Collection entries —
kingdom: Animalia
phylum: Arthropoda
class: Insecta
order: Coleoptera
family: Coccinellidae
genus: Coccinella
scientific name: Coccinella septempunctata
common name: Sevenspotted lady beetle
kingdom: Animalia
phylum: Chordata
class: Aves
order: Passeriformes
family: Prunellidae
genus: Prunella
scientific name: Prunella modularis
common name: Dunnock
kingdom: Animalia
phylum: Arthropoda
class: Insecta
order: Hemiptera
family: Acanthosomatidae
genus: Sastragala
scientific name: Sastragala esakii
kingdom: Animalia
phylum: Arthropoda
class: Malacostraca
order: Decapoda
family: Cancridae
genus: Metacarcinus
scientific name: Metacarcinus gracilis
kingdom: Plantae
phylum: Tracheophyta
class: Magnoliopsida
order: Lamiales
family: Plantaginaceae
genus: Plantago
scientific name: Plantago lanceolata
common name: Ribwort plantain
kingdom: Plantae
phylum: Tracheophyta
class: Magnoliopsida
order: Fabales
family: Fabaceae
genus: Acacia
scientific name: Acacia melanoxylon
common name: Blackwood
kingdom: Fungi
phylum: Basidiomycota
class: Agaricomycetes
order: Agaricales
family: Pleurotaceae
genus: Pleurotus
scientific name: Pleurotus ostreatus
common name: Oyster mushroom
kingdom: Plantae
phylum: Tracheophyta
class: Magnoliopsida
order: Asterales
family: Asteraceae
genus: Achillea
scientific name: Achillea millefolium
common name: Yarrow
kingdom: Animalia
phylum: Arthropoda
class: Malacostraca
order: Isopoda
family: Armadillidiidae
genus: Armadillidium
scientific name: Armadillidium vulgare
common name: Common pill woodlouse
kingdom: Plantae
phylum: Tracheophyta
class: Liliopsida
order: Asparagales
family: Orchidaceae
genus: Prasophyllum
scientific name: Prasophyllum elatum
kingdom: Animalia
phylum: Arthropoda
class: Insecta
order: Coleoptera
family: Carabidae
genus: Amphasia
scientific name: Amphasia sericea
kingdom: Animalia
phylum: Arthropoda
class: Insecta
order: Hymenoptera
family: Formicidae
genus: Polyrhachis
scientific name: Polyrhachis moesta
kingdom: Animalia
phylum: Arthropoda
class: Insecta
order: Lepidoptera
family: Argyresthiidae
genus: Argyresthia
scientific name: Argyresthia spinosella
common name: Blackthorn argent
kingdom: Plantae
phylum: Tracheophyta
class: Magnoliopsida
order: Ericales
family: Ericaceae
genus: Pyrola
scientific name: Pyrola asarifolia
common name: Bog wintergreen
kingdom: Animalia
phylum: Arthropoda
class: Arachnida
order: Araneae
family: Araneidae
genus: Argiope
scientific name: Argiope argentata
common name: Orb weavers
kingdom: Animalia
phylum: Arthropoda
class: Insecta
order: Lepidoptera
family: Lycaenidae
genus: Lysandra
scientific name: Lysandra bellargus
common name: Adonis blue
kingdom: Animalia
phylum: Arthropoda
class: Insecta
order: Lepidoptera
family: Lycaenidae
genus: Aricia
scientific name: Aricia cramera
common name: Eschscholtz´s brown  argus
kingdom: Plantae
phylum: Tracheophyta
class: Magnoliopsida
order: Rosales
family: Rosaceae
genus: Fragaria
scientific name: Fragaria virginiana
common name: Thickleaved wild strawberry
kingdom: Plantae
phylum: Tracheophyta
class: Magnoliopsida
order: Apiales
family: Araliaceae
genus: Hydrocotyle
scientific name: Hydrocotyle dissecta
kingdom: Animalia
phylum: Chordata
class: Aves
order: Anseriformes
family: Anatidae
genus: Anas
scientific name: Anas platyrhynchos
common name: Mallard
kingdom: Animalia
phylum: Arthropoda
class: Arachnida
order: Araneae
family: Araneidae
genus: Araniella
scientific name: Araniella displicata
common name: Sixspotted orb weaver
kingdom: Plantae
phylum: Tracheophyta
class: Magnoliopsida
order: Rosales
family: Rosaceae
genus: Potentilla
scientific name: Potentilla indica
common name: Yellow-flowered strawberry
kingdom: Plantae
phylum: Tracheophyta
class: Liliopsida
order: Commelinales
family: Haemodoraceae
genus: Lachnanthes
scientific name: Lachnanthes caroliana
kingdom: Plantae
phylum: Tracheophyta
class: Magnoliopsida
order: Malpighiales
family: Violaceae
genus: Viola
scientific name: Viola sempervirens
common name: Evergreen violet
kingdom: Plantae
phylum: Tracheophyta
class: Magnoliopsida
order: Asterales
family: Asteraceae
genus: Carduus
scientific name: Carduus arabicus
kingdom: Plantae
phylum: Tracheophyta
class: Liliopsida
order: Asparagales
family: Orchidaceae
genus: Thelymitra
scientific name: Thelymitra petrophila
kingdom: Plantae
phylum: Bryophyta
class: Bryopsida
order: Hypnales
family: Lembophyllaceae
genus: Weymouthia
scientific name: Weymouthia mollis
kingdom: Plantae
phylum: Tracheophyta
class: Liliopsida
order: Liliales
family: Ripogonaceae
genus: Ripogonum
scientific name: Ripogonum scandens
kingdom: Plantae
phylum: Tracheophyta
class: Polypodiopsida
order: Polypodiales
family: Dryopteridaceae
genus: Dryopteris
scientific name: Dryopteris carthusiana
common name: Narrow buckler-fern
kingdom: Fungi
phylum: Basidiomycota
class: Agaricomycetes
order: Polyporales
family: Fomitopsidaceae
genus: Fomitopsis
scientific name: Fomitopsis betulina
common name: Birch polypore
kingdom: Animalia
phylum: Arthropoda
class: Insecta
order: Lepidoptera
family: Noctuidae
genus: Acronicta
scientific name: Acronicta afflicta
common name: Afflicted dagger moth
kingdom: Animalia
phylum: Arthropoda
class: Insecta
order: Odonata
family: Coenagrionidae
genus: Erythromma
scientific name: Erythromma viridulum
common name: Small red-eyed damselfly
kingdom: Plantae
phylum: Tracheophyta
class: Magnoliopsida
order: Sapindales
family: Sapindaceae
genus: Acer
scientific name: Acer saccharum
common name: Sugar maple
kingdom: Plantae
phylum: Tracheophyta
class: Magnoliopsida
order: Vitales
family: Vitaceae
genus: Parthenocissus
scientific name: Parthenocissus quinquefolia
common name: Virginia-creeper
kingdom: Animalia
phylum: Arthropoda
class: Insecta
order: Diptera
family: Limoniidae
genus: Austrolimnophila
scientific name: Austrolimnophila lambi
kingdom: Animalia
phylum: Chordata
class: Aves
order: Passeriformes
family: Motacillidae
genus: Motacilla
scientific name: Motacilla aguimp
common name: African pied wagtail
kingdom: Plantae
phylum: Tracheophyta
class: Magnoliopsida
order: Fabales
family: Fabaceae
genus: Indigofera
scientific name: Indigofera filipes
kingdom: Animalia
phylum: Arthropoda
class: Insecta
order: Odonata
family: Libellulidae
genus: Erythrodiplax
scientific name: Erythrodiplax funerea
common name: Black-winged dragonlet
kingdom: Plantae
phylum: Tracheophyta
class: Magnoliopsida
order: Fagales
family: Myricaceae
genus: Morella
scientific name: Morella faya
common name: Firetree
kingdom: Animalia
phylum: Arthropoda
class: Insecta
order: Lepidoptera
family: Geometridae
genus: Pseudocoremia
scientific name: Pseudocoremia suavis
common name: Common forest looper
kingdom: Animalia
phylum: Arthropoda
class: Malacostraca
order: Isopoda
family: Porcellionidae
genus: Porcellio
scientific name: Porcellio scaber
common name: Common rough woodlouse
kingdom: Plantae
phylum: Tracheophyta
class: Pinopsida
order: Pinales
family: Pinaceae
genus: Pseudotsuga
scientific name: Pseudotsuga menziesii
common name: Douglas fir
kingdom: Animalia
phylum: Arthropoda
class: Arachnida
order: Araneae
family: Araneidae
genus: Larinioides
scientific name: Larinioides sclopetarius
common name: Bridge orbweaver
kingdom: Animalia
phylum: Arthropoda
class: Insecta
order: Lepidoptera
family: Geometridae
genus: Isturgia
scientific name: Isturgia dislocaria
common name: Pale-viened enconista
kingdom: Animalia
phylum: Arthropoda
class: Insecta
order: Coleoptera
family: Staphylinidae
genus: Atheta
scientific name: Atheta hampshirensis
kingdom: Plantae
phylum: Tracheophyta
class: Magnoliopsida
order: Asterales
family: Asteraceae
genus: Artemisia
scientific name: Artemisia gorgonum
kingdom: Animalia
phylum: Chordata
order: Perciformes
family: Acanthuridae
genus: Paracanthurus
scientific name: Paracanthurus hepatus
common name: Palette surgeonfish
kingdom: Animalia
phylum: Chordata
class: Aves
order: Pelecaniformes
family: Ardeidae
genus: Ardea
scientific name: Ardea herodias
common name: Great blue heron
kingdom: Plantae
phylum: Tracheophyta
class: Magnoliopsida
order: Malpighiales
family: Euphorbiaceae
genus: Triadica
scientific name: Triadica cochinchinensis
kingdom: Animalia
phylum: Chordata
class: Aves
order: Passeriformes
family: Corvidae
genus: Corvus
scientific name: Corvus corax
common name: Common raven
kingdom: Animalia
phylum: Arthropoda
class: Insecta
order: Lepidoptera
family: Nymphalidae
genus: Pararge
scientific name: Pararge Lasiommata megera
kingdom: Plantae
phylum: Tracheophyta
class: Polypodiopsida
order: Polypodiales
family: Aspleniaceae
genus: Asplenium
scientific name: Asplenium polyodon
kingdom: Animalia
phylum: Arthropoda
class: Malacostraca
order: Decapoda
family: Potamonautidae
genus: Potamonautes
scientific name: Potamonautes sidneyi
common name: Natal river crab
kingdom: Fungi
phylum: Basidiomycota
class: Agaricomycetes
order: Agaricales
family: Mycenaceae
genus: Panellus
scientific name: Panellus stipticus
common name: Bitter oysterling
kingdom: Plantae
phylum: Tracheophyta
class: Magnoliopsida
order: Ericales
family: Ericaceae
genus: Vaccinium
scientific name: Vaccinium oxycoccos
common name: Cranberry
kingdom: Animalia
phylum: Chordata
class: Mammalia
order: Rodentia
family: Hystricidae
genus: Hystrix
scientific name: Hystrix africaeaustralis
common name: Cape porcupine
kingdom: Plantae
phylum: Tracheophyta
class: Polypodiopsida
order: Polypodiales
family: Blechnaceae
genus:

Short task — Copy the listing word for word, beginning at its first line and continuing through the line that contains "genus: Sastragala", with that line included.

Complete response —
kingdom: Animalia
phylum: Arthropoda
class: Insecta
order: Coleoptera
family: Coccinellidae
genus: Coccinella
scientific name: Coccinella septempunctata
common name: Sevenspotted lady beetle
kingdom: Animalia
phylum: Chordata
class: Aves
order: Passeriformes
family: Prunellidae
genus: Prunella
scientific name: Prunella modularis
common name: Dunnock
kingdom: Animalia
phylum: Arthropoda
class: Insecta
order: Hemiptera
family: Acanthosomatidae
genus: Sastragala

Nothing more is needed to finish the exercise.